Adams: That’s a good question. So, there’s been a lot of focus on the social determinants of health, and as we look toward 2024, CMS is really asking us to assess that in our patients. The issue is how are we going to act on whatever answer we get? That’s going to be our challenge.
But as nurses, we can come at this with the philosophy that food is medicine, housing is medicine, transportation is access. All of these things start to frame up in our head as to what – beyond just my teaching about the biological issue that’s at hand or the medications at hand or the follow-up that has been planned in the care plan – what other things do I need to look at globally to make sure that they can even deliver on this?
Going back to my free clinic days, it was always so hard for me – especially with a diabetic – to impress upon them the need to not ration their insulin. But they’re looking at me saying, “I can’t pay the rent this month. I don’t have food.” I mean, these were really real issues, and they’re issues that we face today.
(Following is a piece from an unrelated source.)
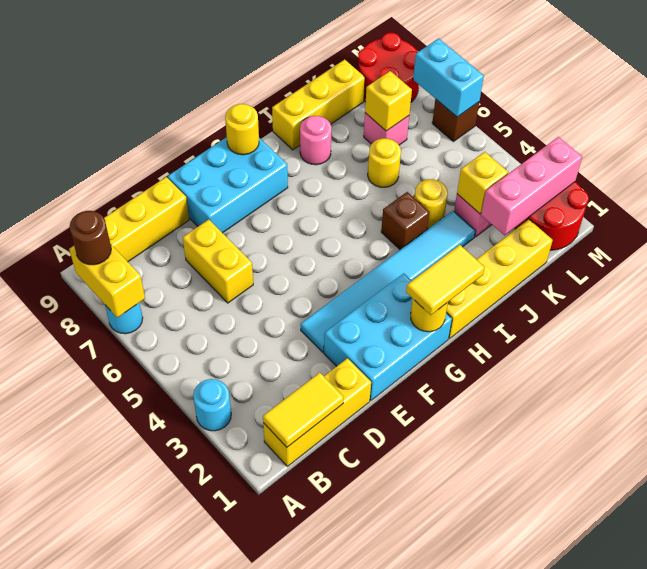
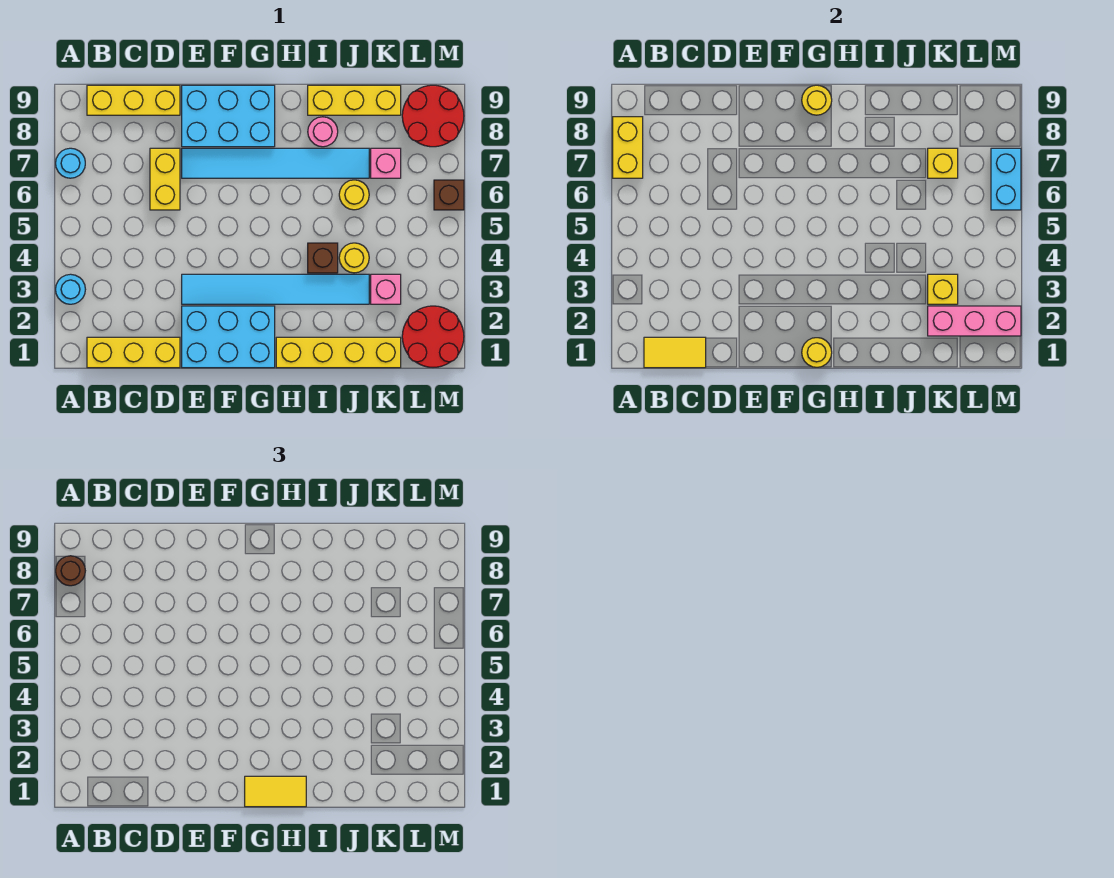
none -> cyan tile E7:J7 level 1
Even, you know, back in 2010 when I started in the free clinic and we were going through, at that time, the throes of Obamacare – you know, the Affordable Care Act. It was a step in the right direction. And it was actually completed. The ACA was completed in 2014. But we need to go further. It’s time to look at this from a healthy perspective and how we’re going to move patients to stay well. Because that is going to be how we at least address some of these issues going forward.